The attorney representing porn star Stormy Daniels in her lawsuit against President Trump said on Wednesday that she had a sexual relationship with Trump.
In the lawsuit filed Tuesday in Los Angeles Superior Court, Daniels, whose real name is Stephanie Clifford, states that she had an “intimate relationship” with Trump beginning in 2006 that lasted about a year. At the time, Trump had been married to his wife, Melania, for less than two years.
The suit seeks to void a nondisclosure agreement negotiated weeks before the 2016 election, for which Daniels was reportedly paid $130,000 by Trump’s attorney, Michael Cohen.
On NBC’s “Today” show, Daniels’s lawyer, Michael Avenatti, was asked if she had a sexual relationship with the president.
“Yes,” Avenatti replied. Daniels herself has not publicly affirmed the alleged relationship since it was first reported in January.
The White House has denied Daniels’s claim.
“We’ve addressed our feelings on that situation and I don’t have anything else to add,” White House press secretary Sarah Sanders told reporters on Wednesday morning.
At a press briefing on Wednesday afternoon, Sanders said that Trump has denied the allegations against him, adding that “this case has already been won in arbitration.” She did not elaborate when pressed about details on the arbitration case.
Sanders said she did not know if Trump had spoken to Cohen nor whether the president knew about his lawyer’s payment to the porn star.
In the suit, Daniels and her lawyer contend that the nondisclosure agreement was never signed by Trump, which they argue makes the agreement “null and void.”
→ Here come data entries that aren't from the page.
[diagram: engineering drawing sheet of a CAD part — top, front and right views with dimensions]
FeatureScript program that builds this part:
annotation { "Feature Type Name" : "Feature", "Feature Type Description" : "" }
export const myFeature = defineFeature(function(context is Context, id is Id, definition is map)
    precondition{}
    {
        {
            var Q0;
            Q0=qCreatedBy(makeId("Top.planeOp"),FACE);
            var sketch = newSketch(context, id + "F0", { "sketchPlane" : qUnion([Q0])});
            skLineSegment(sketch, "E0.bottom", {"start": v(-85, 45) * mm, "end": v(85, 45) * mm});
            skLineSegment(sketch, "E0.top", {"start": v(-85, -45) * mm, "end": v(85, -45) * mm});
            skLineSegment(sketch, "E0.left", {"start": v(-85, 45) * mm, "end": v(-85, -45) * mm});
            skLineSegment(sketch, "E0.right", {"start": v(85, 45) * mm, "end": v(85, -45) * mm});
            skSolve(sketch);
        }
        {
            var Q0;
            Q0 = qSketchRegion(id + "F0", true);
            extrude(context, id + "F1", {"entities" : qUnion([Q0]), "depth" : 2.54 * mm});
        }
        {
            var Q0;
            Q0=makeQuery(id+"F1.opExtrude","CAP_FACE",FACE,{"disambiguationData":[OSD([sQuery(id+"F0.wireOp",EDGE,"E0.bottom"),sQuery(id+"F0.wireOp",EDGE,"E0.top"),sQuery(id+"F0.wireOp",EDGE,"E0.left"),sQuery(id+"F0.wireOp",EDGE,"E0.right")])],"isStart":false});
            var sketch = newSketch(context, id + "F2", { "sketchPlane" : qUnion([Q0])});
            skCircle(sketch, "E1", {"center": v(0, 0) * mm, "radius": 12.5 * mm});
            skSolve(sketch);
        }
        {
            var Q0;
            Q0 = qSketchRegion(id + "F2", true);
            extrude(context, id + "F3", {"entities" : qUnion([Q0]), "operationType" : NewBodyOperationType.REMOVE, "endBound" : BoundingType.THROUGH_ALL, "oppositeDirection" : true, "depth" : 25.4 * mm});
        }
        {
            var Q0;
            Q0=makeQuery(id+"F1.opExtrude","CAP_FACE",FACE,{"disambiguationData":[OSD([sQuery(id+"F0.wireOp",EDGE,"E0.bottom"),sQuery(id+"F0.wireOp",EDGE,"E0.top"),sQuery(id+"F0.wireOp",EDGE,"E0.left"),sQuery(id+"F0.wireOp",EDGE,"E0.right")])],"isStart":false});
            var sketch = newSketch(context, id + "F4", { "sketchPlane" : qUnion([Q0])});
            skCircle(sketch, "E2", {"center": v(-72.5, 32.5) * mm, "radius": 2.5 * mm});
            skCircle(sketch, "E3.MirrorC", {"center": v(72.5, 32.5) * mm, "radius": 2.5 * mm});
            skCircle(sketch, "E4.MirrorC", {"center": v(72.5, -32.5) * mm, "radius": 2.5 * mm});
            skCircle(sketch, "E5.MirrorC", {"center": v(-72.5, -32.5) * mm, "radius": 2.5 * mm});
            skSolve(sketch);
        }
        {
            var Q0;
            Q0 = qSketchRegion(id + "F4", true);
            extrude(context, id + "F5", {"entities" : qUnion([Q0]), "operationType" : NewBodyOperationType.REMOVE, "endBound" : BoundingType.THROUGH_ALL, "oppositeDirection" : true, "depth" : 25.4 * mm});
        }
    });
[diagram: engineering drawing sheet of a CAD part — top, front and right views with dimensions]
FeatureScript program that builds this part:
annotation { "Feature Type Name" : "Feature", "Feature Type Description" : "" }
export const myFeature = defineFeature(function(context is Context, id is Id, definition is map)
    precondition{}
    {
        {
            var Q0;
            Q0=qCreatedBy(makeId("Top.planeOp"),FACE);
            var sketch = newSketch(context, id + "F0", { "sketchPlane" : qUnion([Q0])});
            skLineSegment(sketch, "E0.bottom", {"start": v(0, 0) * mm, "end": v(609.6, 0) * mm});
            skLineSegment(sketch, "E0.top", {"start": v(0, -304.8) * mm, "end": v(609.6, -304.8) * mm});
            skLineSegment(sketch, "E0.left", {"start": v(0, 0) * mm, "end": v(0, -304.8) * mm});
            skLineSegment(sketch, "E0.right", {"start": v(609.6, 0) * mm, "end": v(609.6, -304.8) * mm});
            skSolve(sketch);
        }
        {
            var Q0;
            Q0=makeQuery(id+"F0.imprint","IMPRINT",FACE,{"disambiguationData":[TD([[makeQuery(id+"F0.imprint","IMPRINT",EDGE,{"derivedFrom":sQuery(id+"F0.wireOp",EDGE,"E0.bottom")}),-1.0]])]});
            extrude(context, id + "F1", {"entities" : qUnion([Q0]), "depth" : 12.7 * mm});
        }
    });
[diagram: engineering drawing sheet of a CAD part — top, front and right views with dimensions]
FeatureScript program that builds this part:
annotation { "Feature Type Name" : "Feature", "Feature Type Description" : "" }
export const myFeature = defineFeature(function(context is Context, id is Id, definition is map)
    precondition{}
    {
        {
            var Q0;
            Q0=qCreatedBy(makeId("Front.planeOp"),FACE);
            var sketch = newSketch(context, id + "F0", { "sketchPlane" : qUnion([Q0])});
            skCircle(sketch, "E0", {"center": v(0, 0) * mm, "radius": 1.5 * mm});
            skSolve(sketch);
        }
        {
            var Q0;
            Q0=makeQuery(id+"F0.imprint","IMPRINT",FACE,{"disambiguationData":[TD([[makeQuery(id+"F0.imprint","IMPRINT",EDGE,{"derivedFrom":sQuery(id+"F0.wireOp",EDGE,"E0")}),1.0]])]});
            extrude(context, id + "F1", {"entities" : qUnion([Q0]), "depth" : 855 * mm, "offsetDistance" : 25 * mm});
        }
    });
The complaint also alleges that late last month Cohen “surreptitiously initiated a bogus arbitration proceeding” against Daniels. According to the suit, Cohen did so “without even providing [Daniels] with notice of the proceeding and basic due process.”
“The extent of Mr. Trump’s involvement in these efforts is presently unknown,” the suit adds, “but it strains credibility to conclude that Mr. Cohen is acting on his own accord and without the express approval and knowledge of his client Mr. Trump.”
Last month, Cohen said that he paid Daniels without the knowledge of the Trump Organization or the Trump campaign and was never reimbursed for the payout. He maintains the agreement does not constitute an admission of the affair.
“Just because something isn’t true doesn’t mean that it can’t cause you harm or damage,” Cohen said at the time. “I will always protect Mr. Trump.”
Meanwhile, Democratic Reps. Ted Lieu and Kathleen Rice are calling for an FBI investigation into what they describe as the Trump Organization’s “hush money” payments to both Daniels and Karen McDougal, a former Playboy playmate. Payments to keep embarrassing information from becoming public might be considered political expenditures and, if not disclosed in public reports, could constitute a violation of federal election laws.
According to the suit, Daniels was preparing to go public with details about her alleged affair with Trump after the release of the infamous “Access Hollywood” tape on which Trump was caught bragging about sexually assaulting women. Cohen “aggressively sought to silence” her, the suit alleges, and Daniels and Cohen signed the nondisclosure agreement on Oct. 28, 2016 — just nine days before the election.
Nullifying the agreement would presumably require Daniels to repay the $130,000 she received for signing it. But her story could be worth much more than that if she is free to sell it.
A copy of the agreement attached to the lawsuit states that Daniels has “confidential information” related to Trump, which includes “information, certain still images and/or text messages.”
On the “Today” show, Avenatti was asked whether Daniels still had those images.
“That’s a question Ms. Daniels will have to ultimately answer,” he said. “I do know the answer and I’m not at liberty to disclose that this morning.”